As you mention, typically frequently used statements are cached improving performance.

If waiting for the DBMS to do this is not an option then pinning critical ones should improve performance immediately following start up.

This is an approach I have used with oracle to address this situation.

Kris

On 5-Dec-09, at 15:42, Scott Marlowe <scott.marlowe@xxxxxxxxx> wrote:

On Wed, Dec 2, 2009 at 4:31 PM, Ashish Kumar Singh
<ashishkumar.singh@xxxxxxxxxx> wrote:
Hello Everyone,

I have a very bit big database around 15 million in size, and the dump file
is around 12 GB.

While importing this dump in to database I have noticed that initially query
response time is very slow but it does improves with time.
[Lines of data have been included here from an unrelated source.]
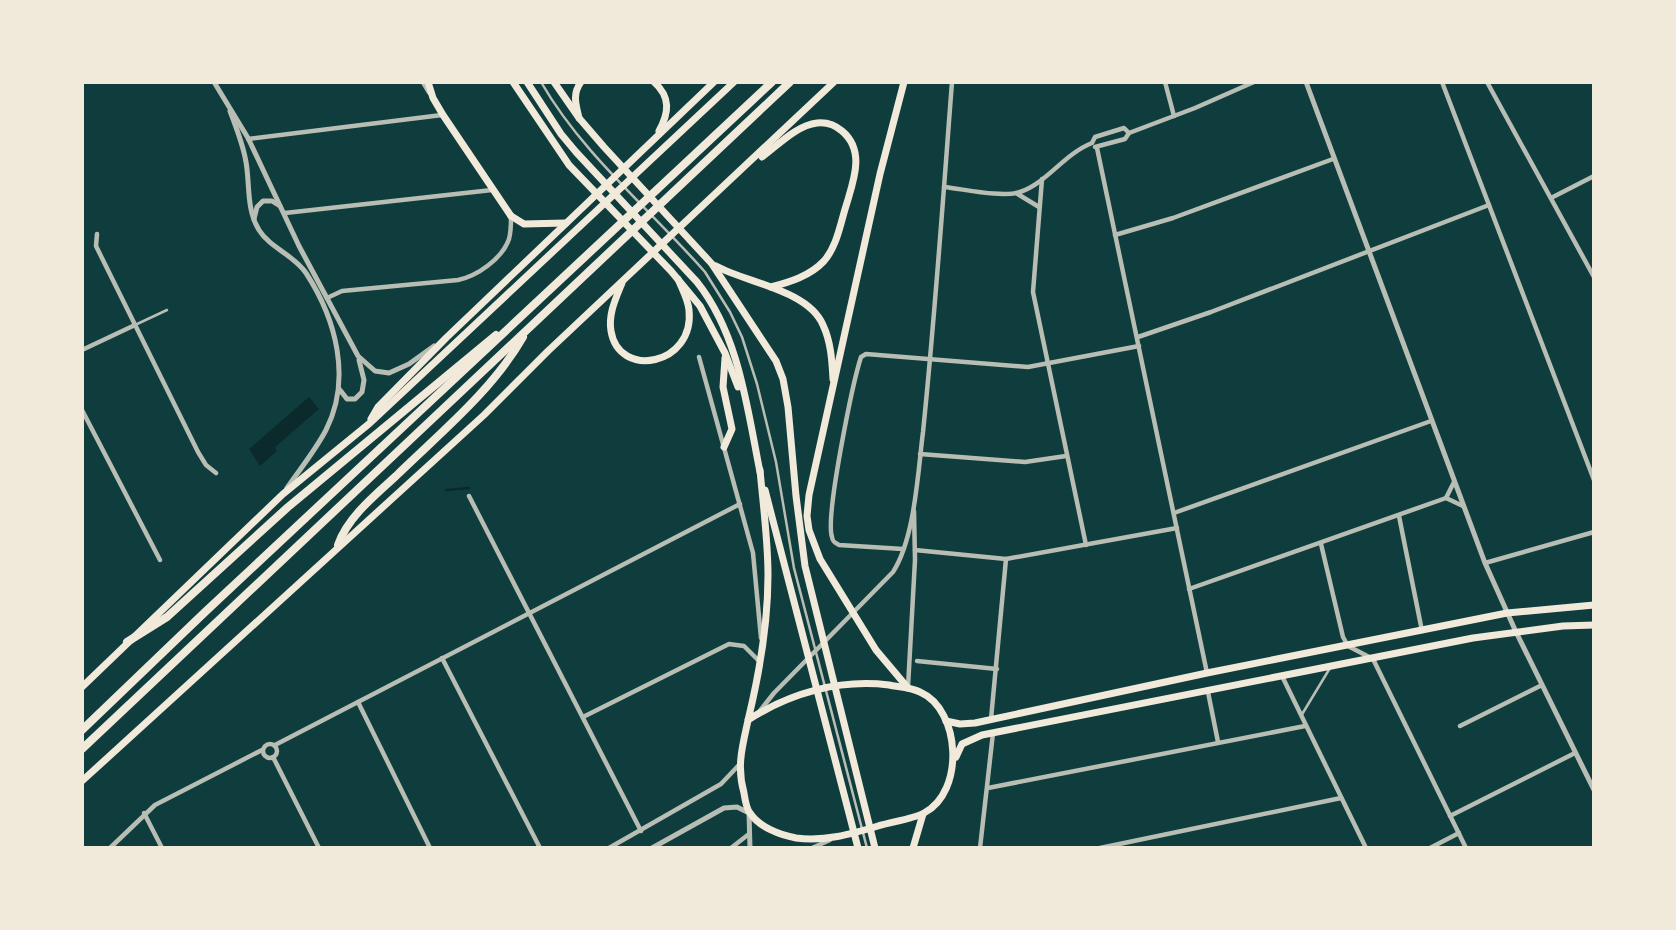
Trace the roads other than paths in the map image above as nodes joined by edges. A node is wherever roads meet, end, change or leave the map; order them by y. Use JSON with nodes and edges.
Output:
{"nodes":[{"id":1,"x":214,"y":82,"type":"edge"},
{"id":2,"x":423,"y":82,"type":"edge"},
{"id":3,"x":428,"y":82,"type":"edge"},
{"id":4,"x":513,"y":82,"type":"edge"},
{"id":5,"x":525,"y":82,"type":"edge"},
{"id":6,"x":541,"y":82,"type":"edge"},
{"id":7,"x":554,"y":82,"type":"edge"},
{"id":8,"x":581,"y":82,"type":"edge"},
{"id":9,"x":654,"y":82,"type":"edge"},
{"id":10,"x":715,"y":82,"type":"edge"},
{"id":11,"x":734,"y":82,"type":"edge"},
{"id":12,"x":772,"y":82,"type":"edge"},
{"id":13,"x":790,"y":82,"type":"edge"},
{"id":14,"x":834,"y":82,"type":"edge"},
{"id":15,"x":904,"y":82,"type":"edge"},
{"id":16,"x":951,"y":82,"type":"edge"},
{"id":17,"x":1164,"y":82,"type":"edge"},
{"id":18,"x":1254,"y":82,"type":"edge"},
{"id":19,"x":1306,"y":82,"type":"edge"},
{"id":20,"x":1442,"y":82,"type":"edge"},
{"id":21,"x":1487,"y":82,"type":"edge"},
{"id":22,"x":433,"y":97,"type":"junction"},
{"id":23,"x":230,"y":111,"type":"junction"},
{"id":24,"x":443,"y":115,"type":"junction"},
{"id":25,"x":1174,"y":116,"type":"junction"},
{"id":26,"x":579,"y":118,"type":"junction"},
{"id":27,"x":538,"y":120,"type":"junction"},
{"id":28,"x":1129,"y":132,"type":"junction"},
{"id":29,"x":248,"y":139,"type":"junction"},
{"id":30,"x":654,"y":139,"type":"junction"},
{"id":31,"x":1094,"y":145,"type":"junction"},
{"id":32,"x":1334,"y":159,"type":"junction"},
{"id":33,"x":741,"y":171,"type":"junction"},
{"id":34,"x":1594,"y":176,"type":"edge"},
{"id":35,"x":1042,"y":178,"type":"junction"},
{"id":36,"x":944,"y":187,"type":"junction"},
{"id":37,"x":494,"y":190,"type":"junction"},
{"id":38,"x":1016,"y":193,"type":"junction"},
{"id":39,"x":1551,"y":198,"type":"junction"},
{"id":40,"x":1489,"y":205,"type":"junction"},
{"id":41,"x":280,"y":206,"type":"junction"},
{"id":42,"x":1039,"y":207,"type":"junction"},
{"id":43,"x":285,"y":214,"type":"junction"},
{"id":44,"x":511,"y":216,"type":"junction"},
{"id":45,"x":254,"y":220,"type":"junction"},
{"id":46,"x":567,"y":223,"type":"junction"},
{"id":47,"x":97,"y":234,"type":"dead end"},
{"id":48,"x":1115,"y":235,"type":"junction"},
{"id":49,"x":1368,"y":253,"type":"junction"},
{"id":50,"x":712,"y":264,"type":"junction"},
{"id":51,"x":1594,"y":278,"type":"edge"},
{"id":52,"x":678,"y":279,"type":"junction"},
{"id":53,"x":623,"y":280,"type":"junction"},
{"id":54,"x":771,"y":287,"type":"junction"},
{"id":55,"x":327,"y":298,"type":"junction"},
{"id":56,"x":167,"y":310,"type":"dead end"},
{"id":57,"x":529,"y":310,"type":"junction"},
{"id":58,"x":135,"y":325,"type":"junction"},
{"id":59,"x":527,"y":330,"type":"junction"},
{"id":60,"x":1138,"y":337,"type":"junction"},
{"id":61,"x":446,"y":338,"type":"junction"},
{"id":62,"x":1139,"y":346,"type":"junction"},
{"id":63,"x":82,"y":350,"type":"edge"},
{"id":64,"x":725,"y":353,"type":"junction"},
{"id":65,"x":358,"y":356,"type":"junction"},
{"id":66,"x":699,"y":357,"type":"dead end"},
{"id":67,"x":930,"y":360,"type":"junction"},
{"id":68,"x":1046,"y":365,"type":"junction"},
{"id":69,"x":834,"y":386,"type":"junction"},
{"id":70,"x":339,"y":387,"type":"junction"},
{"id":71,"x":82,"y":410,"type":"edge"},
{"id":72,"x":751,"y":420,"type":"junction"},
{"id":73,"x":1431,"y":421,"type":"junction"},
{"id":74,"x":370,"y":423,"type":"junction"},
{"id":75,"x":724,"y":447,"type":"junction"},
{"id":76,"x":920,"y":454,"type":"junction"},
{"id":77,"x":1066,"y":456,"type":"junction"},
{"id":78,"x":760,"y":470,"type":"junction"},
{"id":79,"x":216,"y":473,"type":"dead end"},
{"id":80,"x":1594,"y":480,"type":"edge"},
{"id":81,"x":1454,"y":482,"type":"junction"},
{"id":82,"x":283,"y":495,"type":"junction"},
{"id":83,"x":468,"y":496,"type":"dead end"},
{"id":84,"x":1446,"y":498,"type":"junction"},
{"id":85,"x":740,"y":504,"type":"junction"},
{"id":86,"x":914,"y":506,"type":"junction"},
{"id":87,"x":1463,"y":506,"type":"junction"},
{"id":88,"x":1174,"y":513,"type":"junction"},
{"id":89,"x":1399,"y":516,"type":"junction"},
{"id":90,"x":1177,"y":528,"type":"junction"},
{"id":91,"x":1594,"y":532,"type":"edge"},
{"id":92,"x":1321,"y":544,"type":"junction"},
{"id":93,"x":338,"y":545,"type":"junction"},
{"id":94,"x":1086,"y":545,"type":"junction"},
{"id":95,"x":903,"y":549,"type":"junction"},
{"id":96,"x":915,"y":550,"type":"junction"},
{"id":97,"x":1006,"y":559,"type":"junction"},
{"id":98,"x":160,"y":560,"type":"dead end"},
{"id":99,"x":1485,"y":563,"type":"junction"},
{"id":100,"x":790,"y":569,"type":"junction"},
{"id":101,"x":1189,"y":589,"type":"junction"},
{"id":102,"x":1594,"y":605,"type":"edge"},
{"id":103,"x":529,"y":613,"type":"junction"},
{"id":104,"x":1507,"y":613,"type":"junction"},
{"id":105,"x":1594,"y":625,"type":"edge"},
{"id":106,"x":1422,"y":631,"type":"junction"},
{"id":107,"x":1516,"y":632,"type":"junction"},
{"id":108,"x":127,"y":642,"type":"junction"},
{"id":109,"x":762,"y":643,"type":"junction"},
{"id":110,"x":1348,"y":646,"type":"junction"},
{"id":111,"x":442,"y":658,"type":"junction"},
{"id":112,"x":1373,"y":659,"type":"junction"},
{"id":113,"x":917,"y":661,"type":"dead end"},
{"id":114,"x":760,"y":663,"type":"junction"},
{"id":115,"x":1330,"y":667,"type":"junction"},
{"id":116,"x":997,"y":669,"type":"junction"},
{"id":117,"x":1207,"y":673,"type":"junction"},
{"id":118,"x":1282,"y":676,"type":"junction"},
{"id":119,"x":1542,"y":685,"type":"junction"},
{"id":120,"x":82,"y":687,"type":"edge"},
{"id":121,"x":908,"y":688,"type":"junction"},
{"id":122,"x":1208,"y":692,"type":"junction"},
{"id":123,"x":358,"y":702,"type":"junction"},
{"id":124,"x":756,"y":715,"type":"junction"},
{"id":125,"x":1301,"y":716,"type":"junction"},
{"id":126,"x":583,"y":717,"type":"junction"},
{"id":127,"x":991,"y":719,"type":"junction"},
{"id":128,"x":748,"y":720,"type":"junction"},
{"id":129,"x":946,"y":720,"type":"junction"},
{"id":130,"x":1305,"y":726,"type":"junction"},
{"id":131,"x":1460,"y":726,"type":"dead end"},
{"id":132,"x":82,"y":730,"type":"edge"},
{"id":133,"x":993,"y":733,"type":"junction"},
{"id":134,"x":1218,"y":742,"type":"junction"},
{"id":135,"x":275,"y":745,"type":"junction"},
{"id":136,"x":82,"y":749,"type":"edge"},
{"id":137,"x":262,"y":750,"type":"junction"},
{"id":138,"x":1575,"y":753,"type":"junction"},
{"id":139,"x":273,"y":758,"type":"junction"},
{"id":140,"x":953,"y":764,"type":"junction"},
{"id":141,"x":738,"y":766,"type":"junction"},
{"id":142,"x":82,"y":781,"type":"edge"},
{"id":143,"x":988,"y":788,"type":"junction"},
{"id":144,"x":1594,"y":790,"type":"edge"},
{"id":145,"x":1341,"y":799,"type":"junction"},
{"id":146,"x":144,"y":813,"type":"junction"},
{"id":147,"x":749,"y":813,"type":"junction"},
{"id":148,"x":923,"y":814,"type":"junction"},
{"id":149,"x":1450,"y":816,"type":"junction"},
{"id":150,"x":641,"y":831,"type":"junction"},
{"id":151,"x":1459,"y":833,"type":"junction"},
{"id":152,"x":750,"y":834,"type":"junction"},
{"id":153,"x":839,"y":837,"type":"junction"},
{"id":154,"x":318,"y":847,"type":"edge"},
{"id":155,"x":110,"y":848,"type":"edge"},
{"id":156,"x":162,"y":848,"type":"edge"},
{"id":157,"x":430,"y":848,"type":"edge"},
{"id":158,"x":540,"y":848,"type":"edge"},
{"id":159,"x":609,"y":848,"type":"edge"},
{"id":160,"x":652,"y":848,"type":"edge"},
{"id":161,"x":731,"y":848,"type":"edge"},
{"id":162,"x":750,"y":848,"type":"edge"},
{"id":163,"x":812,"y":848,"type":"edge"},
{"id":164,"x":858,"y":848,"type":"edge"},
{"id":165,"x":867,"y":848,"type":"edge"},
{"id":166,"x":875,"y":848,"type":"edge"},
{"id":167,"x":914,"y":848,"type":"edge"},
{"id":168,"x":981,"y":848,"type":"edge"},
{"id":169,"x":1100,"y":848,"type":"edge"},
{"id":170,"x":1366,"y":848,"type":"edge"},
{"id":171,"x":1430,"y":848,"type":"edge"},
{"id":172,"x":1466,"y":848,"type":"edge"}],
"edges":[{"from":1,"to":23,"type":"street"},
{"from":2,"to":22,"type":"street"},
{"from":3,"to":22,"type":"main road"},
{"from":4,"to":27,"type":"main road"},
{"from":5,"to":27,"type":"main road"},
{"from":5,"to":72,"type":"main road"},
{"from":6,"to":100,"type":"lane"},
{"from":7,"to":26,"type":"main road"},
{"from":8,"to":26,"type":"main road"},
{"from":9,"to":30,"type":"main road"},
{"from":10,"to":30,"type":"main road"},
{"from":11,"to":74,"type":"main road"},
{"from":12,"to":57,"type":"highway"},
{"from":13,"to":59,"type":"highway"},
{"from":14,"to":33,"type":"main road"},
{"from":15,"to":69,"type":"main road"},
{"from":16,"to":36,"type":"street"},
{"from":17,"to":25,"type":"street"},
{"from":18,"to":25,"type":"street"},
{"from":19,"to":32,"type":"street"},
{"from":20,"to":40,"type":"street"},
{"from":21,"to":39,"type":"street"},
{"from":22,"to":24,"type":"main road"},
{"from":23,"to":29,"type":"street"},
{"from":23,"to":45,"type":"street"},
{"from":24,"to":29,"type":"street"},
{"from":24,"to":37,"type":"main road"},
{"from":25,"to":28,"type":"street"},
{"from":26,"to":50,"type":"main road"},
{"from":27,"to":52,"type":"main road"},
{"from":28,"to":31,"type":"street"},
{"from":28,"to":31,"type":"street"},
{"from":29,"to":41,"type":"street"},
{"from":30,"to":46,"type":"main road"},
{"from":31,"to":35,"type":"street"},
{"from":31,"to":48,"type":"street"},
{"from":32,"to":48,"type":"street"},
{"from":32,"to":49,"type":"street"},
{"from":33,"to":53,"type":"main road"},
{"from":33,"to":54,"type":"main road"},
{"from":34,"to":39,"type":"street"},
{"from":35,"to":38,"type":"street"},
{"from":35,"to":42,"type":"street"},
{"from":36,"to":38,"type":"street"},
{"from":36,"to":67,"type":"street"},
{"from":37,"to":43,"type":"street"},
{"from":37,"to":44,"type":"main road"},
{"from":38,"to":42,"type":"street"},
{"from":39,"to":51,"type":"street"},
{"from":40,"to":49,"type":"street"},
{"from":40,"to":80,"type":"street"},
{"from":41,"to":43,"type":"street"},
{"from":41,"to":45,"type":"street"},
{"from":42,"to":68,"type":"street"},
{"from":43,"to":55,"type":"street"},
{"from":44,"to":46,"type":"main road"},
{"from":44,"to":55,"type":"street"},
{"from":45,"to":70,"type":"street"},
{"from":46,"to":61,"type":"main road"},
{"from":47,"to":58,"type":"street"},
{"from":48,"to":60,"type":"street"},
{"from":49,"to":60,"type":"street"},
{"from":49,"to":73,"type":"street"},
{"from":50,"to":54,"type":"main road"},
{"from":50,"to":166,"type":"main road"},
{"from":52,"to":53,"type":"main road"},
{"from":52,"to":64,"type":"main road"},
{"from":53,"to":93,"type":"main road"},
{"from":54,"to":69,"type":"main road"},
{"from":55,"to":65,"type":"street"},
{"from":56,"to":58,"type":"lane"},
{"from":57,"to":108,"type":"highway"},
{"from":57,"to":132,"type":"highway"},
{"from":58,"to":63,"type":"street"},
{"from":58,"to":79,"type":"street"},
{"from":59,"to":93,"type":"highway"},
{"from":59,"to":136,"type":"highway"},
{"from":60,"to":62,"type":"street"},
{"from":61,"to":65,"type":"street"},
{"from":61,"to":74,"type":"main road"},
{"from":62,"to":68,"type":"street"},
{"from":62,"to":88,"type":"street"},
{"from":64,"to":72,"type":"main road"},
{"from":64,"to":75,"type":"main road"},
{"from":65,"to":70,"type":"street"},
{"from":66,"to":75,"type":"street"},
{"from":67,"to":68,"type":"street"},
{"from":67,"to":76,"type":"street"},
{"from":67,"to":95,"type":"street"},
{"from":68,"to":77,"type":"street"},
{"from":69,"to":121,"type":"main road"},
{"from":70,"to":82,"type":"street"},
{"from":71,"to":98,"type":"street"},
{"from":72,"to":78,"type":"main road"},
{"from":73,"to":81,"type":"street"},
{"from":73,"to":88,"type":"street"},
{"from":74,"to":82,"type":"main road"},
{"from":75,"to":85,"type":"street"},
{"from":76,"to":77,"type":"street"},
{"from":76,"to":86,"type":"street"},
{"from":77,"to":94,"type":"street"},
{"from":78,"to":100,"type":"main road"},
{"from":78,"to":109,"type":"main road"},
{"from":81,"to":84,"type":"street"},
{"from":81,"to":87,"type":"street"},
{"from":82,"to":108,"type":"main road"},
{"from":83,"to":103,"type":"street"},
{"from":84,"to":87,"type":"street"},
{"from":84,"to":89,"type":"street"},
{"from":85,"to":103,"type":"street"},
{"from":85,"to":109,"type":"street"},
{"from":86,"to":95,"type":"street"},
{"from":86,"to":96,"type":"street"},
{"from":87,"to":99,"type":"street"},
{"from":88,"to":90,"type":"street"},
{"from":89,"to":92,"type":"street"},
{"from":89,"to":106,"type":"street"},
{"from":90,"to":94,"type":"street"},
{"from":90,"to":101,"type":"street"},
{"from":91,"to":99,"type":"street"},
{"from":92,"to":101,"type":"street"},
{"from":92,"to":110,"type":"street"},
{"from":93,"to":142,"type":"main road"},
{"from":94,"to":97,"type":"street"},
{"from":95,"to":124,"type":"street"},
{"from":96,"to":97,"type":"street"},
{"from":96,"to":121,"type":"street"},
{"from":97,"to":116,"type":"street"},
{"from":99,"to":104,"type":"street"},
{"from":100,"to":164,"type":"main road"},
{"from":100,"to":165,"type":"lane"},
{"from":101,"to":117,"type":"street"},
{"from":102,"to":104,"type":"main road"},
{"from":103,"to":111,"type":"street"},
{"from":103,"to":126,"type":"street"},
{"from":104,"to":106,"type":"main road"},
{"from":104,"to":107,"type":"street"},
{"from":105,"to":107,"type":"main road"},
{"from":106,"to":110,"type":"main road"},
{"from":107,"to":112,"type":"main road"},
{"from":107,"to":119,"type":"street"},
{"from":108,"to":120,"type":"main road"},
{"from":109,"to":114,"type":"main road"},
{"from":110,"to":112,"type":"street"},
{"from":110,"to":117,"type":"main road"},
{"from":111,"to":123,"type":"street"},
{"from":111,"to":158,"type":"street"},
{"from":112,"to":115,"type":"main road"},
{"from":112,"to":149,"type":"street"},
{"from":113,"to":116,"type":"street"},
{"from":114,"to":126,"type":"street"},
{"from":114,"to":128,"type":"main road"},
{"from":115,"to":118,"type":"main road"},
{"from":115,"to":125,"type":"lane"},
{"from":116,"to":127,"type":"street"},
{"from":117,"to":127,"type":"main road"},
{"from":118,"to":122,"type":"main road"},
{"from":118,"to":125,"type":"street"},
{"from":119,"to":131,"type":"street"},
{"from":119,"to":138,"type":"street"},
{"from":121,"to":124,"type":"main road"},
{"from":121,"to":129,"type":"main road"},
{"from":122,"to":133,"type":"main road"},
{"from":122,"to":134,"type":"street"},
{"from":123,"to":135,"type":"street"},
{"from":123,"to":157,"type":"street"},
{"from":124,"to":128,"type":"main road"},
{"from":125,"to":130,"type":"street"},
{"from":126,"to":150,"type":"street"},
{"from":127,"to":129,"type":"main road"},
{"from":128,"to":141,"type":"main road"},
{"from":129,"to":140,"type":"main road"},
{"from":130,"to":134,"type":"street"},
{"from":130,"to":145,"type":"street"},
{"from":133,"to":140,"type":"main road"},
{"from":133,"to":143,"type":"street"},
{"from":134,"to":143,"type":"street"},
{"from":135,"to":137,"type":"street"},
{"from":135,"to":139,"type":"street"},
{"from":137,"to":139,"type":"street"},
{"from":137,"to":146,"type":"street"},
{"from":138,"to":144,"type":"street"},
{"from":138,"to":149,"type":"street"},
{"from":139,"to":154,"type":"street"},
{"from":140,"to":148,"type":"main road"},
{"from":141,"to":147,"type":"main road"},
{"from":141,"to":150,"type":"street"},
{"from":143,"to":168,"type":"street"},
{"from":145,"to":169,"type":"street"},
{"from":145,"to":170,"type":"street"},
{"from":146,"to":155,"type":"street"},
{"from":146,"to":156,"type":"street"},
{"from":147,"to":152,"type":"street"},
{"from":147,"to":153,"type":"main road"},
{"from":147,"to":160,"type":"street"},
{"from":148,"to":153,"type":"main road"},
{"from":148,"to":167,"type":"main road"},
{"from":149,"to":151,"type":"street"},
{"from":150,"to":159,"type":"street"},
{"from":151,"to":171,"type":"street"},
{"from":151,"to":172,"type":"street"},
{"from":152,"to":161,"type":"street"},
{"from":152,"to":162,"type":"street"},
{"from":153,"to":163,"type":"street"}]}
Any suggestions to improve performance after dump in imported in to database
will be highly appreciated!

This is pretty normal.  When the db first starts up or right after a
load it has nothing in its buffers or the kernel cache.  As you access
more and more data the db and OS learned what is most commonly
accessed and start holding onto those data and throw the less used
stuff away to make room for it.  Our production dbs run at a load
factor of about 4 to 6, but when first started and put in the loop
they'll hit 25 or 30 and have slow queries for a minute or so.

Having a fast IO subsystem will help offset some of this, and
sometimes "select * from bigtable" might too.